Negeri ini memilii kekayaan alam yang berlimpah bak surga dunia. Dari sektor pertanian, menghasilkan Rp 1.375 triliun. Sektor laut yang dimiliki negeri ini menurut kementerian ekonomi kelautan dan perikanan ( KKP ) tahun 2020 memperkirakan potensi ini bisa mencapai US$ 1338 miliar atau setara Rp 19,6 triliun per tahun. Oleh karena itu negeri ini dijuluki sebagai poros maritime dunia.

Di sektor kehutanan, negeri ini memiliki 99,6 juta hektar hutan yang menjadi sumber pangan dan obat – obatan, sehingga indonesia di juluki sebagai paru – paru dunia.
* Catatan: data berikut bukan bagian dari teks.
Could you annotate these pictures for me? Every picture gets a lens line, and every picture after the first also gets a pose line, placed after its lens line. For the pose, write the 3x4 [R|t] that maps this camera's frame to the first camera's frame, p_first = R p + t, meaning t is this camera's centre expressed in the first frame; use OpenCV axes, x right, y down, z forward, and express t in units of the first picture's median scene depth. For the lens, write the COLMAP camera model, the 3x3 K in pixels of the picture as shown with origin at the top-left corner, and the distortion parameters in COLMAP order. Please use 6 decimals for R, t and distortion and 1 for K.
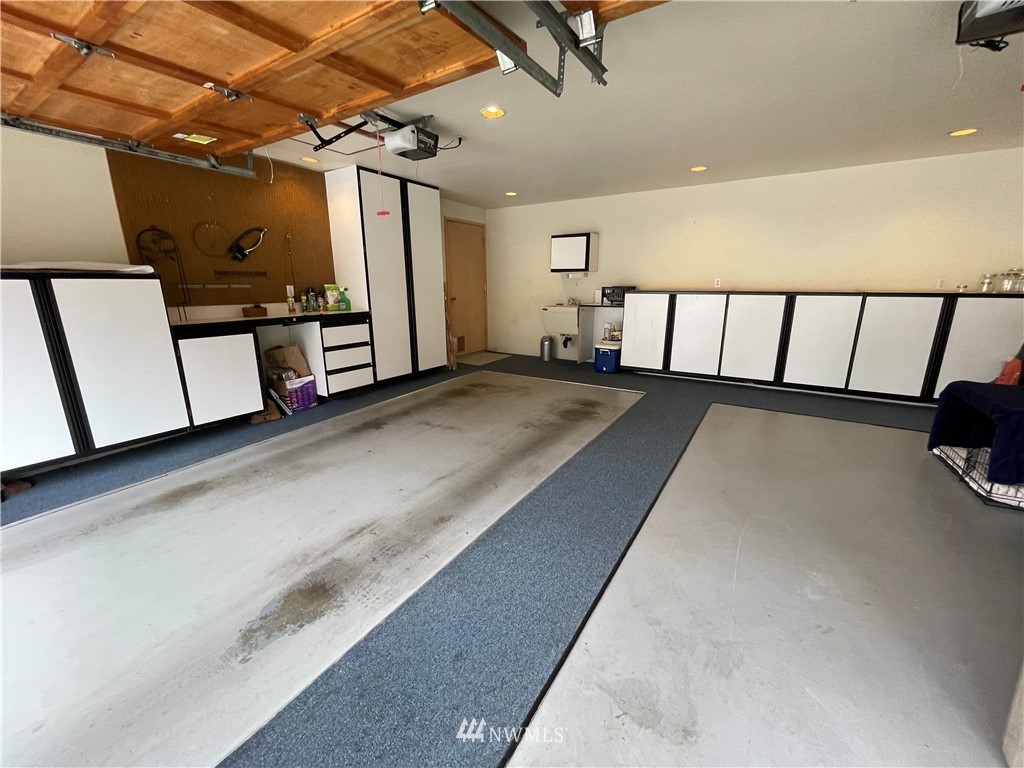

Kekayaan negeri ini di sektor pertambangan menghasilkan nilai yang sangat fantastis sebab negeri ini memiliki segala jenis tambang, seperti minyak, gas bumi, batubara, pasir besi, bijih timah, bijih nikel, bijih baukasit, biji tembaga, bijih emas, perah dan biji mangaan dengan lebih dari 20 pusat tambang yang salah satunya ada di Papua.

Tambang emas terbesar di indonesia dapat menghasilkan 75 juta ton per tahunnnya, namun sayang seluruh kekayaan alam negeri ini dikuasi asing.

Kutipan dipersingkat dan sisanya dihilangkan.